**ОТРЫВОК ИЗ ИСТОЧНИКА**
____________
Олег Вещий. Великий викинг Руси — страница 37 из 54

Исследователи решали эту проблему по-разному. Высказывалась версия о первичности древнерусской легенды, которая затем была привнесена в Скандинавию. «Рассказ о смерти, заимствованный из русских преданий, сопровождался, вероятно, и некоторыми другими воспоминаниями о личности Олега, которые с течением времени переработались в происшествия в Гуналанде и поход в Биалькаланд»[461]. Обосновывалась и иная гипотеза — «летописное сказание является заимствованным из скандинавского предания, а не наоборот, при этом Одд непосредственно отождествлялся с Олегом (разные имена объясняются тем, что у Одда могло быть прозвище Хельги («священный»), подобно тому как у летописного Олега — Вещий)[462]. Наконец, высказывалась версия и об общем источнике обоих преданий — на Руси варяги отнесли легенду к личности Олега, а в Норвегии оно было приурочено к личности Одда[463].

Как уже неоднократно отмечалось, между преданиями о смерти Олега и Одда есть определённые различия, В древнерусском варианте Олег сам обращается за предсказанием к волхвам, в древнескандинавском Одд отказывается слушать колдунью и даже бьет её по лицу. Эта особенность может объясняться общей «христианизирующей» концепцией саги, что позволяет считать древнерусский вариант в данном случае исконным[464]. В древнерусском варианте предсказание высказано в неявной форме и без конкретной локализации его осуществления. В древнескандинавском прямо указывается на непосредственный источник смерти и говорится о её месте (там же, где родился герой). Рудиментом более развёрнутой «экспозиции» легенды можно считать летописное указание на смерть Олега за морем, то есть на его родине.
____________
**ИСХОДНЫЕ СТРОКИ**

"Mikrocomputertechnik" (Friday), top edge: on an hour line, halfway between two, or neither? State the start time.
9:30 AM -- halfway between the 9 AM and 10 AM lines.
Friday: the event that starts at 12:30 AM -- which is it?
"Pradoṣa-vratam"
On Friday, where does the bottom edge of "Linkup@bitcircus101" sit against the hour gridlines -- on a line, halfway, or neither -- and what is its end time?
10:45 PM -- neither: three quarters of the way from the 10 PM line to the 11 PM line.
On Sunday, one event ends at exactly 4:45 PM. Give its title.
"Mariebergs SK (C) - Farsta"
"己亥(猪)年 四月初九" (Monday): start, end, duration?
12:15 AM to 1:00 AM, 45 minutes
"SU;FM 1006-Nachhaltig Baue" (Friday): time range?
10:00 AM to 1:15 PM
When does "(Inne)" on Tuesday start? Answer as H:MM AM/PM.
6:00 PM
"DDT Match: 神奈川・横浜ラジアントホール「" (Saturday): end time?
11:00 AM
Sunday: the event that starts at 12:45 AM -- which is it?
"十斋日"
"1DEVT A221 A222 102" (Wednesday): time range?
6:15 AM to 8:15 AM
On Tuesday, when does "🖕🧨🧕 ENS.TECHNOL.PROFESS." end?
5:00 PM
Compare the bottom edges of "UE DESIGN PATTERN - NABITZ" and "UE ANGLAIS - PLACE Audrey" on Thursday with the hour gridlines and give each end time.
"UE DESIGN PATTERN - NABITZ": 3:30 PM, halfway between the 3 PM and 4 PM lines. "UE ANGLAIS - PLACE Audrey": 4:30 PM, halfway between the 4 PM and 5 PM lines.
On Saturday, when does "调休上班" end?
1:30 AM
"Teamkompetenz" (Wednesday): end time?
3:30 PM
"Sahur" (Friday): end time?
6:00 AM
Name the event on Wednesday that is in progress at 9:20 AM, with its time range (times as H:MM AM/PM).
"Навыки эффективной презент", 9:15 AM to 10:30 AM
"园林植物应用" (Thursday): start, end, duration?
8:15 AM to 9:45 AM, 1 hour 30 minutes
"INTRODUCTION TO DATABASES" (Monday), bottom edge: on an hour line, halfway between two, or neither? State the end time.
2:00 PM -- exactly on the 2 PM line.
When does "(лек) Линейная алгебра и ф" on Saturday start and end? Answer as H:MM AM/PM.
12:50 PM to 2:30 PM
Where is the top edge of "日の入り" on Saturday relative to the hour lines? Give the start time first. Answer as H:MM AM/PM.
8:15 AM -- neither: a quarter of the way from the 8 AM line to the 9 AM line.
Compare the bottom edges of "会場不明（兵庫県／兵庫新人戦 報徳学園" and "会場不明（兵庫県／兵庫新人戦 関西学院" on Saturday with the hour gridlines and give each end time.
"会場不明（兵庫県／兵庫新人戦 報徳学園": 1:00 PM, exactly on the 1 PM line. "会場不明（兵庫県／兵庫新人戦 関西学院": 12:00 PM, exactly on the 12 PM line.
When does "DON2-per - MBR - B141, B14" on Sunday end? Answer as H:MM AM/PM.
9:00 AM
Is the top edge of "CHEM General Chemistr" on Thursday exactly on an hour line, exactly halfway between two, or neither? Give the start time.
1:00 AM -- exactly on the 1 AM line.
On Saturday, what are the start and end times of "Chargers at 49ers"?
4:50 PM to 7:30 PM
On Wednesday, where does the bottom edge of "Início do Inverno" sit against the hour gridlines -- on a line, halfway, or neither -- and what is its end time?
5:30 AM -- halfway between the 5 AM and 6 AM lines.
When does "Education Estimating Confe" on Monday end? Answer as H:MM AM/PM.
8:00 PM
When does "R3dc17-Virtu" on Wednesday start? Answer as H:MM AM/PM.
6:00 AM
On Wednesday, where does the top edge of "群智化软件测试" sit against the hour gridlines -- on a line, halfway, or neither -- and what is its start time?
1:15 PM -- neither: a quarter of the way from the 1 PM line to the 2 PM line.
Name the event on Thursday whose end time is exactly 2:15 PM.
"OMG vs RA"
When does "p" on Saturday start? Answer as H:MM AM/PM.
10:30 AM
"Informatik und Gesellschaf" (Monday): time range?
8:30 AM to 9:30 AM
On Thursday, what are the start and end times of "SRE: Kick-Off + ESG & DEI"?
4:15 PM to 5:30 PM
____________
**ЧТО НУЖНО СДЕЛАТЬ**
Перепишите без изменений часть отрывка об Олеге Вещем, начиная со слов «Исследователи решали эту» и продолжая до слов «к личности Одда[463].» включительно.

**ГОТОВОЕ УПРАЖНЕНИЕ**
Исследователи решали эту проблему по-разному. Высказывалась версия о первичности древнерусской легенды, которая затем была привнесена в Скандинавию. «Рассказ о смерти, заимствованный из русских преданий, сопровождался, вероятно, и некоторыми другими воспоминаниями о личности Олега, которые с течением времени переработались в происшествия в Гуналанде и поход в Биалькаланд»[461]. Обосновывалась и иная гипотеза — «летописное сказание является заимствованным из скандинавского предания, а не наоборот, при этом Одд непосредственно отождествлялся с Олегом (разные имена объясняются тем, что у Одда могло быть прозвище Хельги («священный»), подобно тому как у летописного Олега — Вещий)[462]. Наконец, высказывалась версия и об общем источнике обоих преданий — на Руси варяги отнесли легенду к личности Олега, а в Норвегии оно было приурочено к личности Одда[463].